> PROVIDED ENTRIES
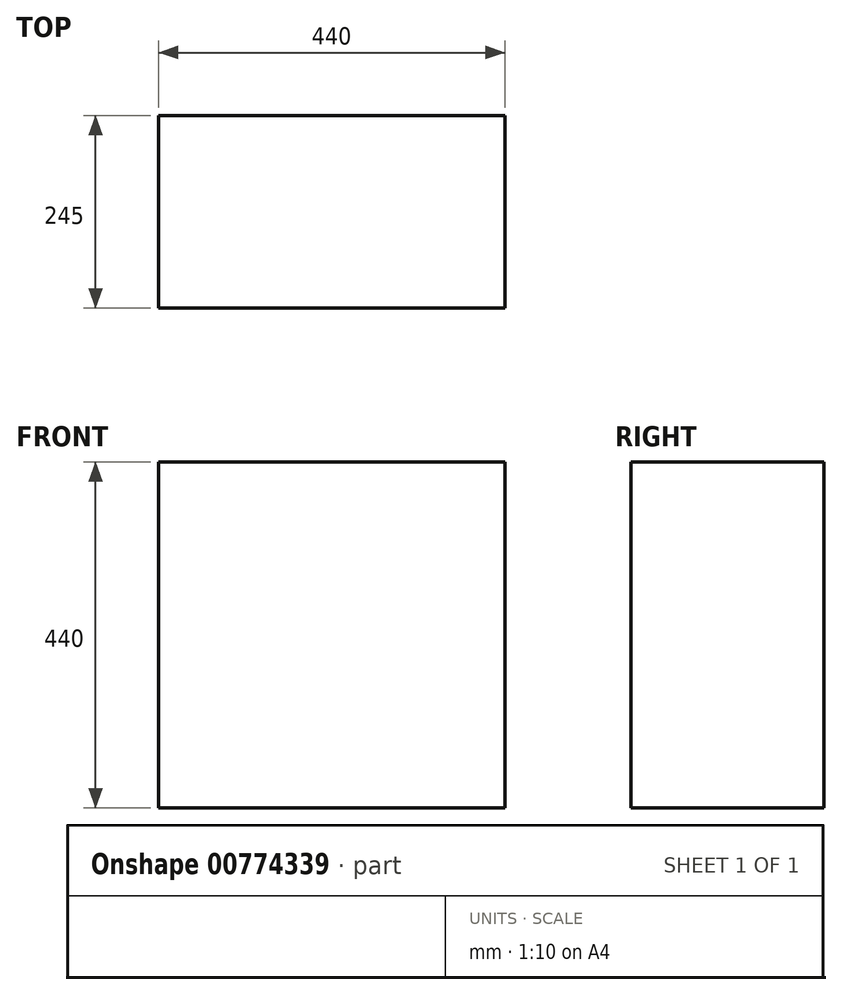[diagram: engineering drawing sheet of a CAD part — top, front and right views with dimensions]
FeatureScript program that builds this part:
annotation { "Feature Type Name" : "Feature", "Feature Type Description" : "" }
export const myFeature = defineFeature(function(context is Context, id is Id, definition is map)
    precondition{}
    {
        {
            var Q0;
            Q0=qCreatedBy(makeId("Front.planeOp"),FACE);
            var sketch = newSketch(context, id + "F0", { "sketchPlane" : qUnion([Q0])});
            skLineSegment(sketch, "E0.bottom", {"start": v(0, 0) * mm, "end": v(440, 0) * mm});
            skLineSegment(sketch, "E0.top", {"start": v(0, 440) * mm, "end": v(440, 440) * mm});
            skLineSegment(sketch, "E0.left", {"start": v(0, 0) * mm, "end": v(0, 440) * mm});
            skLineSegment(sketch, "E0.right", {"start": v(440, 0) * mm, "end": v(440, 440) * mm});
            skSolve(sketch);
        }
        {
            var Q0;
            Q0=makeQuery(id+"F0.imprint","IMPRINT",FACE,{"disambiguationData":[TD([[makeQuery(id+"F0.imprint","IMPRINT",EDGE,{"derivedFrom":sQuery(id+"F0.wireOp",EDGE,"E0.bottom")}),1.0]])]});
            extrude(context, id + "F1", {"entities" : qUnion([Q0]), "depth" : 245 * mm, "offsetDistance" : 25 * mm});
        }
    });
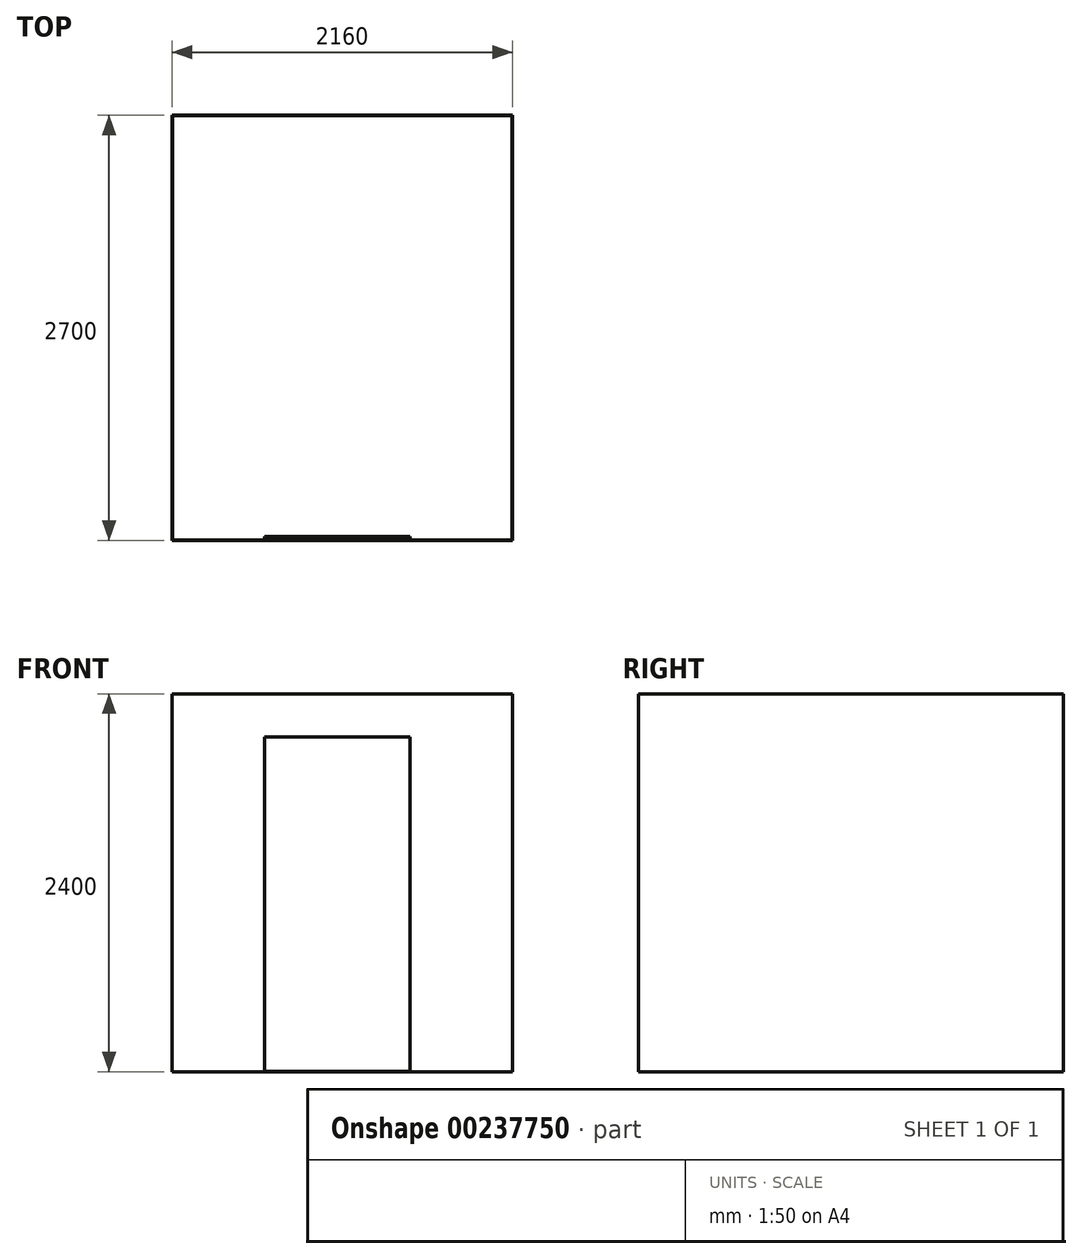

> PROBLEM STATEMENT
Copy out the data above word for word, leaving out the pictures.

> THE RESULT
[diagram: engineering drawing sheet of a CAD part — top, front and right views with dimensions]
FeatureScript program that builds this part:
annotation { "Feature Type Name" : "Feature", "Feature Type Description" : "" }
export const myFeature = defineFeature(function(context is Context, id is Id, definition is map)
    precondition{}
    {
        {
            var Q0;
            Q0=qCreatedBy(makeId("Front.planeOp"),FACE);
            var sketch = newSketch(context, id + "F0", { "sketchPlane" : qUnion([Q0])});
            skLineSegment(sketch, "E0.bottom", {"start": v(0, 0) * mm, "end": v(440, 0) * mm});
            skLineSegment(sketch, "E0.top", {"start": v(0, 440) * mm, "end": v(440, 440) * mm});
            skLineSegment(sketch, "E0.left", {"start": v(0, 0) * mm, "end": v(0, 440) * mm});
            skLineSegment(sketch, "E0.right", {"start": v(440, 0) * mm, "end": v(440, 440) * mm});
            skSolve(sketch);
        }
        {
            var Q0;
            Q0=makeQuery(id+"F0.imprint","IMPRINT",FACE,{"disambiguationData":[TD([[makeQuery(id+"F0.imprint","IMPRINT",EDGE,{"derivedFrom":sQuery(id+"F0.wireOp",EDGE,"E0.bottom")}),1.0]])]});
            extrude(context, id + "F1", {"entities" : qUnion([Q0]), "depth" : 245 * mm, "offsetDistance" : 25 * mm});
        }
    });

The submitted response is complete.